## Texto de origem
-- -- --

A frouxidão na regulação do setor, somada aos reajustes anuais e aos reajustes de faixa etária aplicadas aos contratos, oneram excessivamente os consumidores.

segunda-feira, 20 de junho de 2016

Atualizado às 07:36

Na última quinta-feira este poderoso rotativo publicou artigo da advogada Rosana Chiavassa, que chamou atenção ao reajuste autorizado pela ANS em 13,57% para os planos de saúde individuais, o mais alto da história da ANS.

No artigo, a advogada atentou para a necessidade de rediscutir a fórmula de reajuste da ANS, sob o risco de nova debandada de clientes (mais de 1 milhão de usuários perderam seus planos de saúde no último ano).

O debate é muito pertinente. A frouxidão na regulação do setor, somada aos reajustes anuais e aos reajustes de faixa etária aplicadas aos contratos, oneram excessivamente os consumidores.

Nestas primeiras linhas, lançamos o desafio: um advogado de 30 anos de idade, que possui um plano de saúde pelo qual paga cerca de R$300,00 mensais, quanto pagará aos 60 anos, se mantida a atual fórmula de aplicação dos reajustes aos contratos?

A resposta é: o mesmo contrato poderá custar R$43.000,00 no futuro, se aplicado reajuste médio de 13% ao ano e mantidos os elevados reajustes aplicados às faixas etárias dos contratos atuais.

-- -- --

## Imagens com pontos-chave de pose
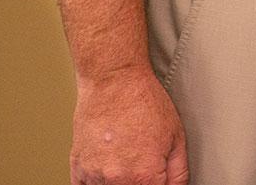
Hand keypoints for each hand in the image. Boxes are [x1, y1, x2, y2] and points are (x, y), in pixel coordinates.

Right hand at [69, 66, 186, 184]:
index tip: (156, 179)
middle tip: (140, 165)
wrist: (114, 81)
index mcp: (145, 176)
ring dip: (118, 183)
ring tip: (126, 160)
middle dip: (139, 183)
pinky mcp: (77, 168)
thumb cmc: (144, 102)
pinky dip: (96, 183)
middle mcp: (117, 180)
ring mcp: (94, 176)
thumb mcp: (176, 137)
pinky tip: (108, 167)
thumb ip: (178, 174)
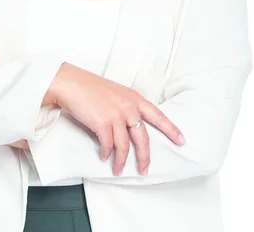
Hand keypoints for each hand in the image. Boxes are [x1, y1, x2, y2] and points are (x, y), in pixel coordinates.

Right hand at [49, 63, 184, 176]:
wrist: (72, 83)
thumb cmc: (91, 87)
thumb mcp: (116, 93)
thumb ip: (127, 106)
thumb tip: (130, 126)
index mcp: (134, 98)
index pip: (158, 116)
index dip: (171, 129)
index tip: (182, 140)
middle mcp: (129, 107)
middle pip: (143, 138)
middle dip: (145, 157)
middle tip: (144, 170)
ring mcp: (116, 115)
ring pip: (125, 146)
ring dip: (121, 161)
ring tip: (118, 169)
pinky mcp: (103, 123)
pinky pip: (108, 146)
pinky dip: (107, 154)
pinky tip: (104, 157)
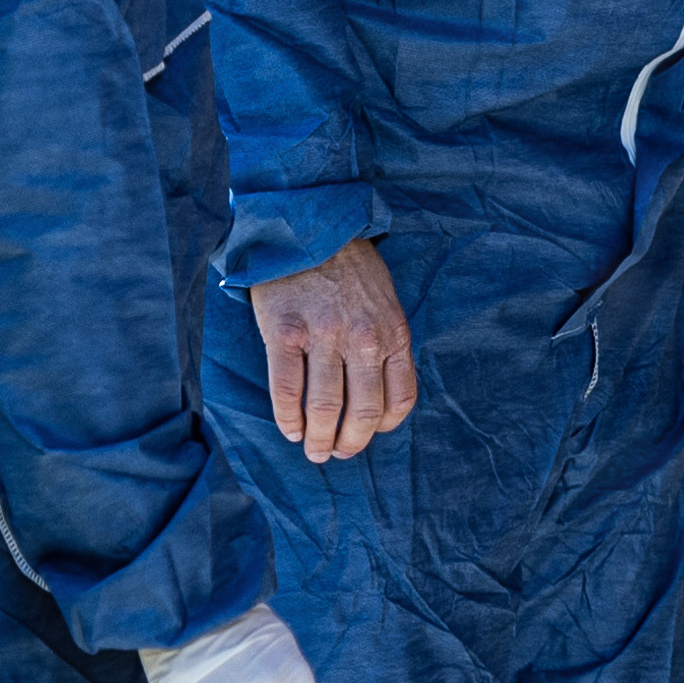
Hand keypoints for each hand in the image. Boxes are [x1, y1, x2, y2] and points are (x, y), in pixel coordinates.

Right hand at [253, 240, 412, 462]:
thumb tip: (377, 395)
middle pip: (362, 413)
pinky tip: (290, 429)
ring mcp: (324, 336)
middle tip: (335, 455)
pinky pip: (287, 389)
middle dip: (349, 444)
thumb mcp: (387, 302)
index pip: (399, 400)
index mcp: (394, 333)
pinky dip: (288, 418)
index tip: (366, 436)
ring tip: (312, 450)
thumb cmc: (349, 268)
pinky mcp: (285, 333)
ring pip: (324, 407)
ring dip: (318, 439)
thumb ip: (386, 344)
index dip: (381, 429)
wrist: (309, 226)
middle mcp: (364, 339)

-- -- --

## Instrução de trabalho
De acordo com o texto sobre reajustes de planos de saúde, qual percentual de reajuste a ANS autorizou para os planos de saúde individuais?

## Resposta ao problema
A ANS autorizou um reajuste de 13,57% para os planos de saúde individuais.